TASK:
Nothing but the lines from the first line of the entries through the line with "REGISTERED OFFICE" should appear in the answer, transcribed exactly and free of pictures.

*-*-*

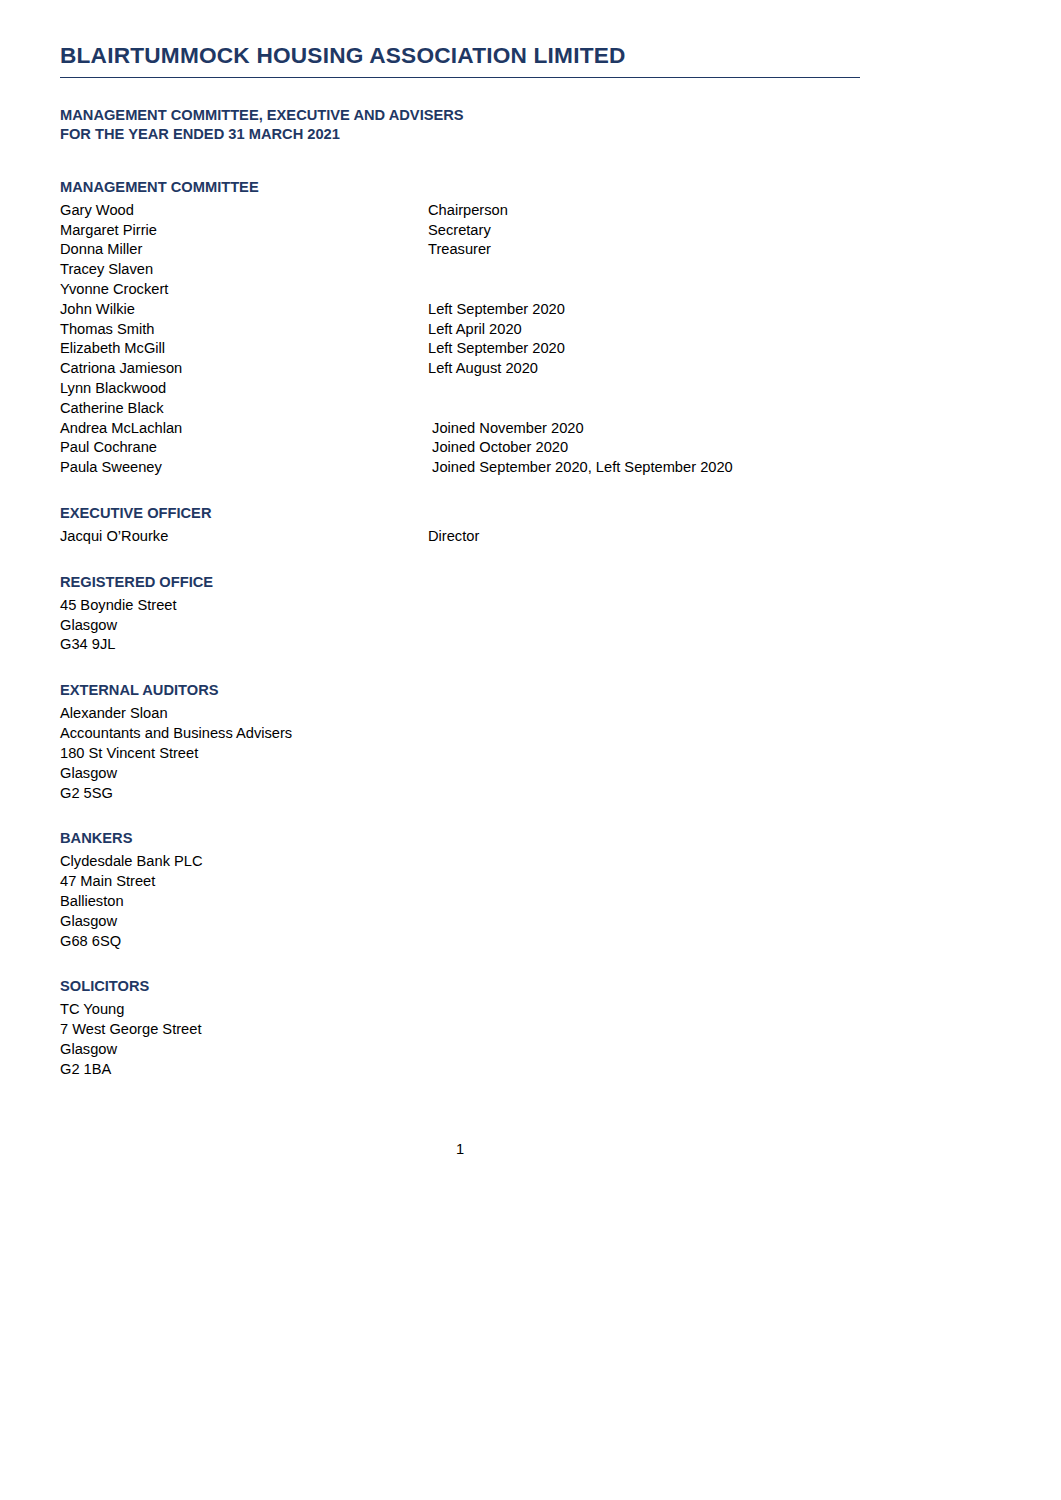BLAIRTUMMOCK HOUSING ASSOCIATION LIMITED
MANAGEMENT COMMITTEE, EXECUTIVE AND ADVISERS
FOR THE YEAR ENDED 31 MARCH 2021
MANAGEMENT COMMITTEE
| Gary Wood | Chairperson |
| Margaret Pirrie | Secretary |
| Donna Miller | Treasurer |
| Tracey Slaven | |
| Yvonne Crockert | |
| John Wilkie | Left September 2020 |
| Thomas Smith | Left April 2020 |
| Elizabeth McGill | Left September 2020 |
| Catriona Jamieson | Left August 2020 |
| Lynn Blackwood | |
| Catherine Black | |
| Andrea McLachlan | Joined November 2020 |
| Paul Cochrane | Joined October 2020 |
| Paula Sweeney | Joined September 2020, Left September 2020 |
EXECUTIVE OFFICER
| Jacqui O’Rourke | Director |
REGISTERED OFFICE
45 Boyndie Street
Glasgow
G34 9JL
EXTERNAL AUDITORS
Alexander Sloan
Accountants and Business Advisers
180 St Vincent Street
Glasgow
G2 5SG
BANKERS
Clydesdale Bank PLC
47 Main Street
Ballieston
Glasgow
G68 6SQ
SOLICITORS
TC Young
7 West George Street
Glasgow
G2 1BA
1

*-*-*

SOLUTION TO THE EXERCISE:
BLAIRTUMMOCK HOUSING ASSOCIATION LIMITED
MANAGEMENT COMMITTEE, EXECUTIVE AND ADVISERS
FOR THE YEAR ENDED 31 MARCH 2021
MANAGEMENT COMMITTEE
| Gary Wood | Chairperson |
| Margaret Pirrie | Secretary |
| Donna Miller | Treasurer |
| Tracey Slaven | |
| Yvonne Crockert | |
| John Wilkie | Left September 2020 |
| Thomas Smith | Left April 2020 |
| Elizabeth McGill | Left September 2020 |
| Catriona Jamieson | Left August 2020 |
| Lynn Blackwood | |
| Catherine Black | |
| Andrea McLachlan | Joined November 2020 |
| Paul Cochrane | Joined October 2020 |
| Paula Sweeney | Joined September 2020, Left September 2020 |
EXECUTIVE OFFICER
| Jacqui O’Rourke | Director |
REGISTERED OFFICE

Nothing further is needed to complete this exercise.